Caregivers with the selection of a new Pope, we are reminded that we must be tolerant of others beliefs and religious rights. Caregivers are entrusted with a tremendous responsibility, while doing our best to meet the needs of our clients. Should the role of family caregiver be ours, we are probably well aware of the religious ceremony and circumstance which goes with our client. However, and this is especially true of paid caregivers if we don’t know what our client needs or wants in this part of their life, it is our responsibility to find out.

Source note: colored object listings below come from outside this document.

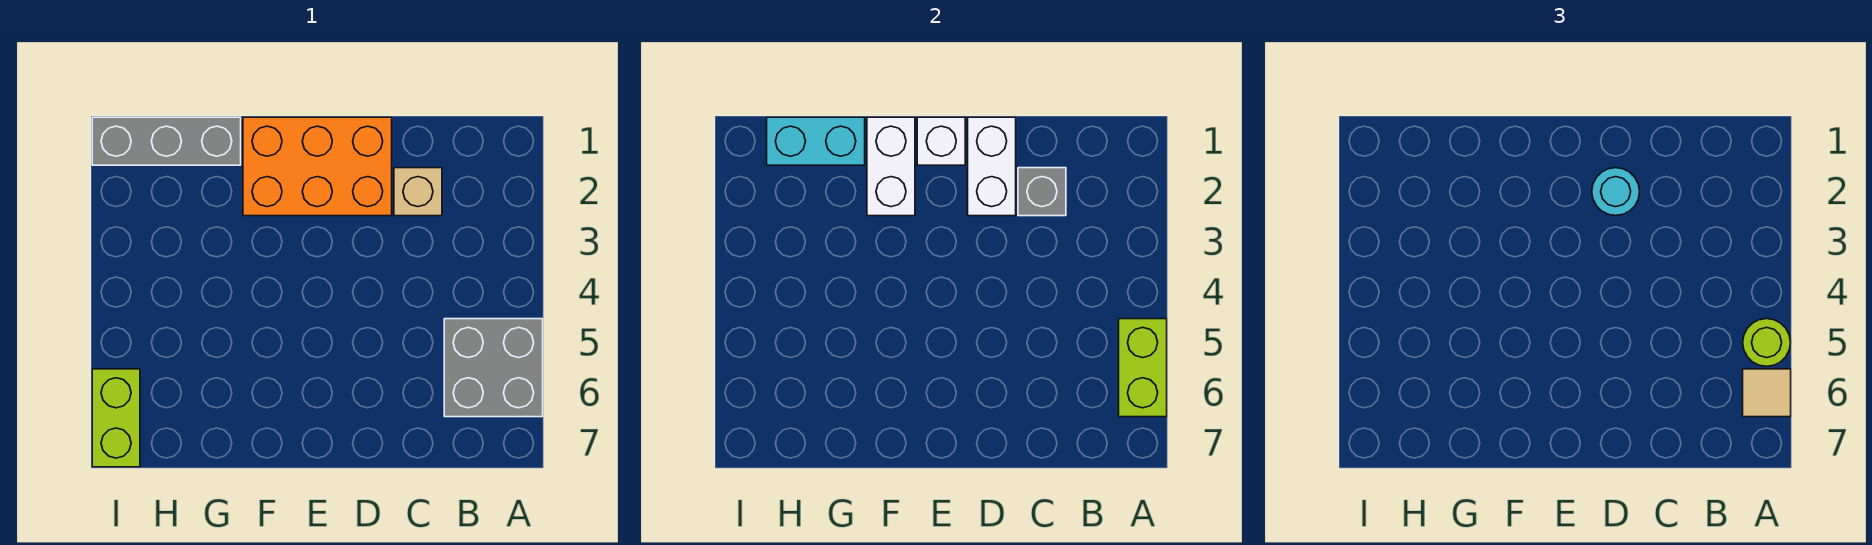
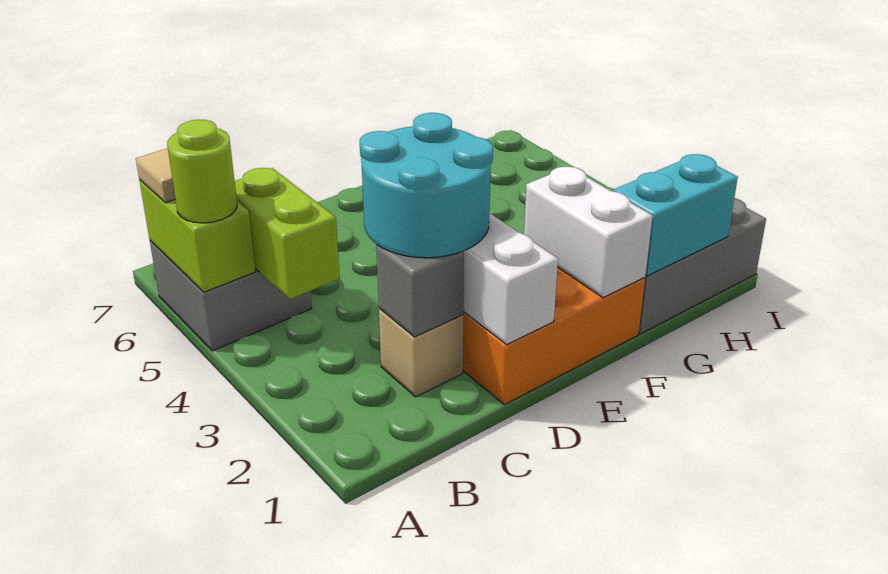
cyan 1x1 round brick [1592,168,1640,216] -> cyan 2x2 round brick [360,113,493,258]
white 1x1 brick [917,117,965,165] -> none
lime 1x2 brick [92,369,140,467] -> lime 1x2 brick moved to [235,168,340,299]

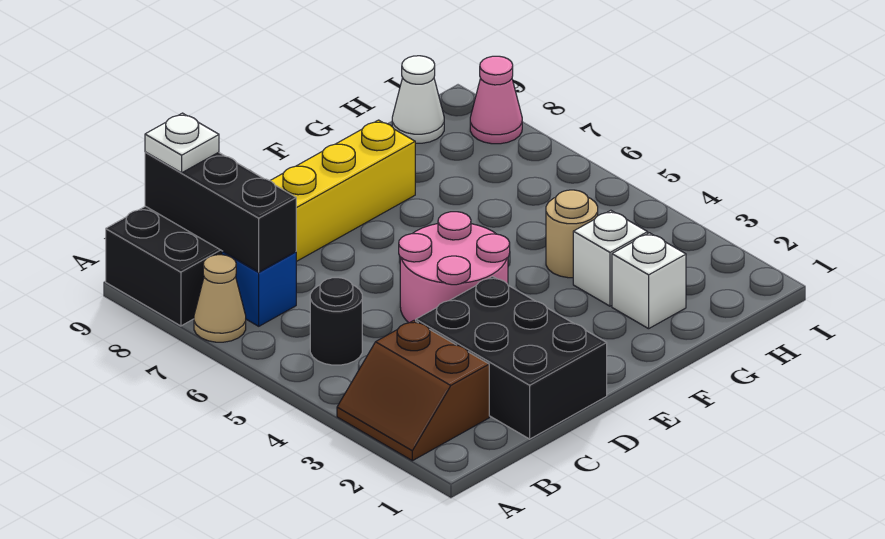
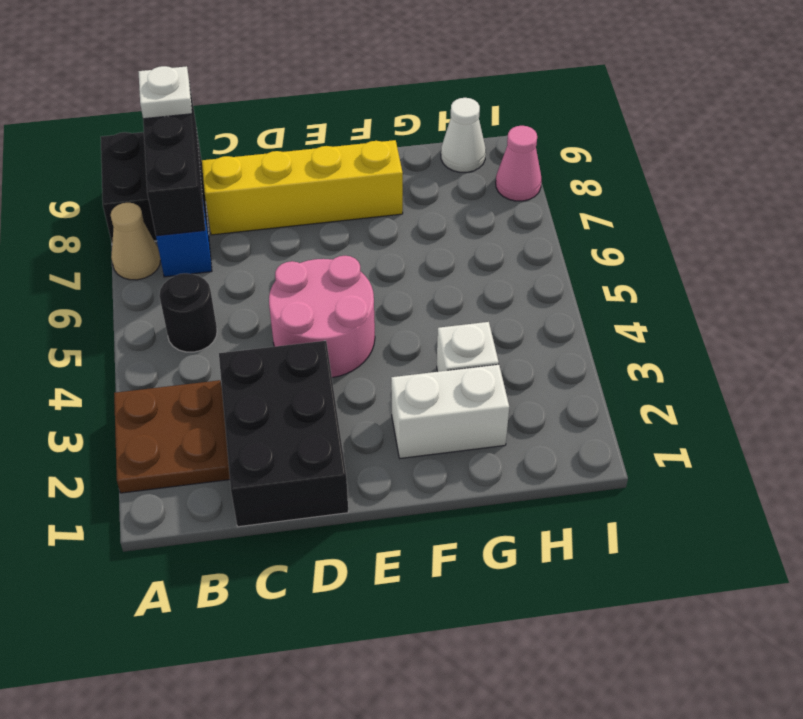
brown 2x2 slope [337,321,489,461] -> brown 2x2 plate [114,380,230,493]
white 1x1 brick [612,233,686,329] -> white 1x2 brick [391,364,509,458]
tan 1x1 round brick [546,190,598,278] -> none

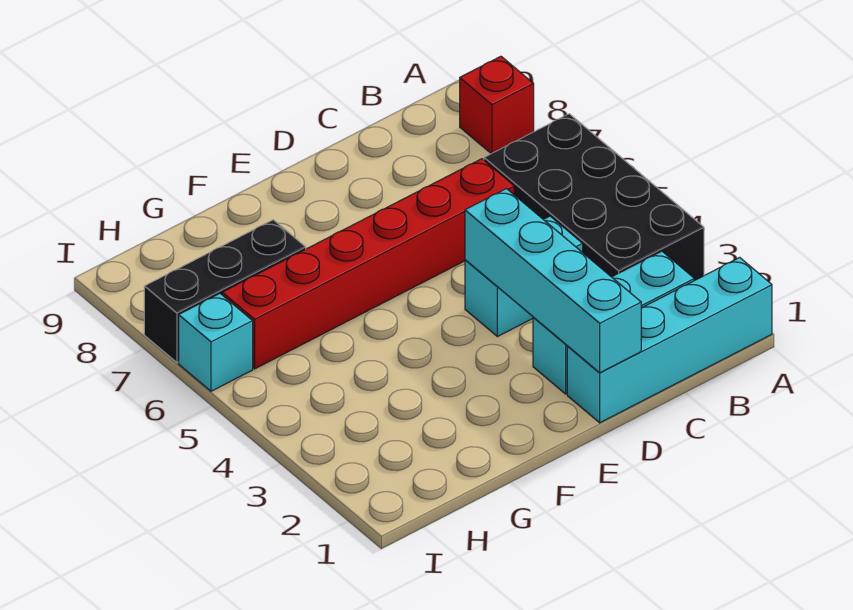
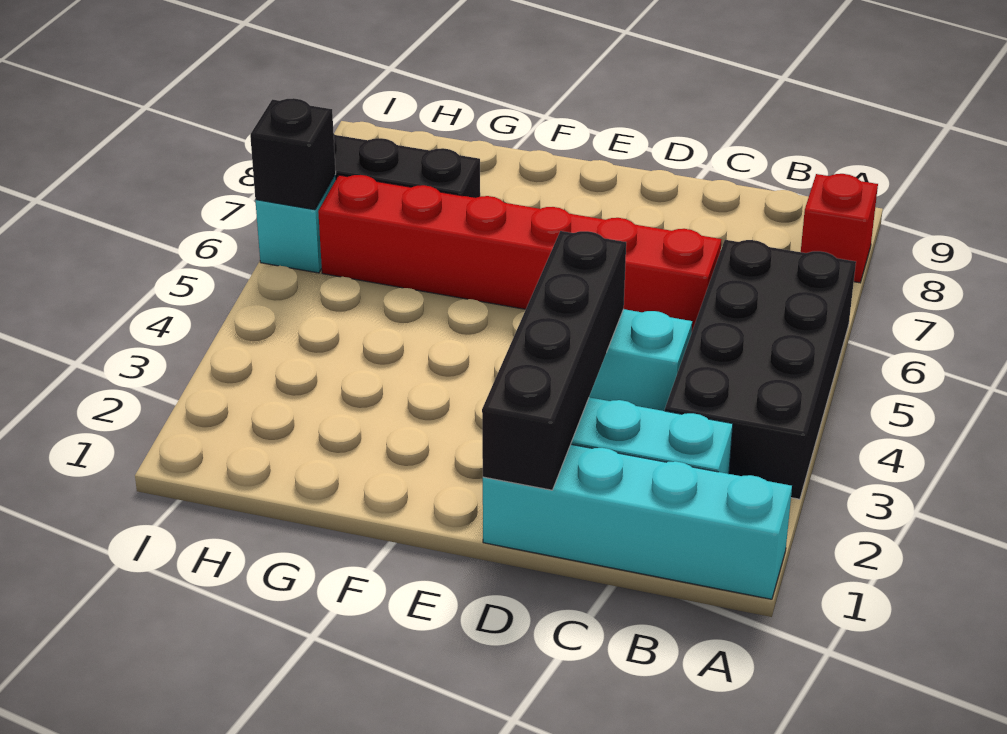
cyan 1x4 brick [465,189,641,373] -> black 1x4 brick [482,231,626,490]
none -> black 1x1 brick [250,98,336,210]

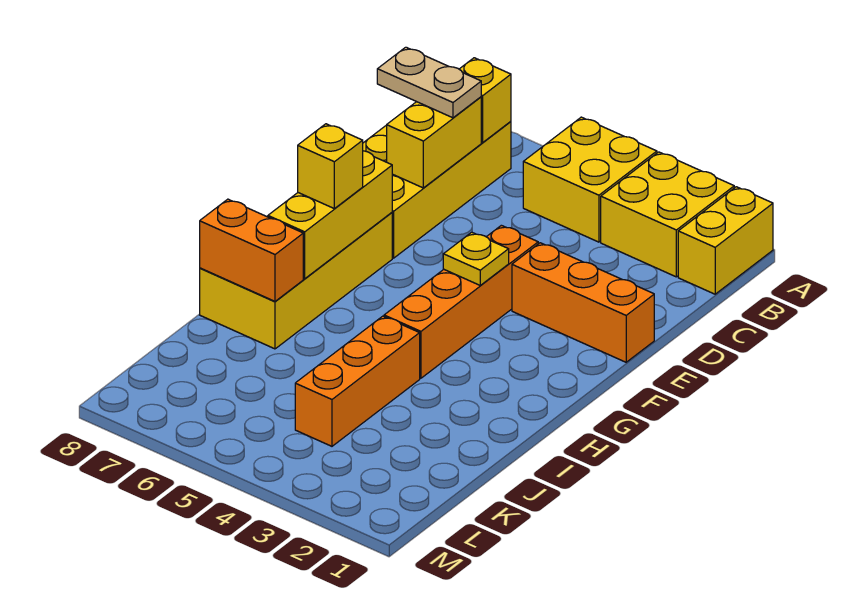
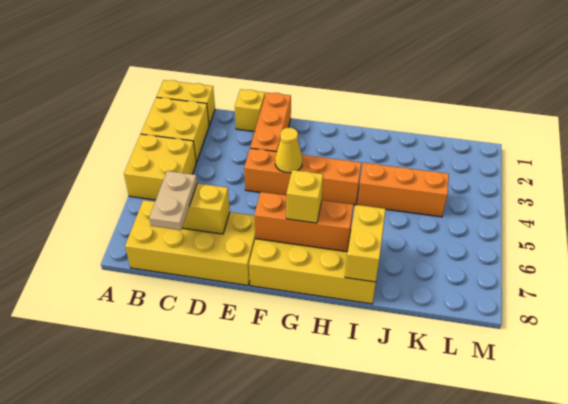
yellow 1x1 brick [459,58,511,142] -> yellow 1x1 brick moved to [235,89,265,132]
yellow 1x1 plate [443,232,509,286] -> yellow 1x1 cone [275,128,303,173]
yellow 1x3 brick [268,151,392,279] -> orange 1x3 brick [254,192,353,252]
orange 1x2 brick [200,199,303,301] -> yellow 1x2 brick [345,205,386,282]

We (none of us) ever know when there will be a need to tap into this most private aspect of our life. Those of us in the caregiving field know it is our responsibility morally to know the wishes of our client and to facilitate meeting those wishes, should there be a necessity. This is a fundamental part of our client’s life, just as the celebration of holidays and the food to be eaten. The conversation with the client should never be one of anything than a caregiver acquiring knowledge. Caregivers do not have permission to provide unwanted counseling on religious beliefs. We can answer questions, but we must be the champion of our client.
Many a night I have returned home and prayed for my clients; I have asked that they feel the religious strength of their supreme being and that they practice their belief. We walk a very delicate line in this part of our work. And we can only support our client’s belief. We do not need to take part in their practice or convert to their belief to help them on their walk. We can when in our own home or place of worship ask they be look over.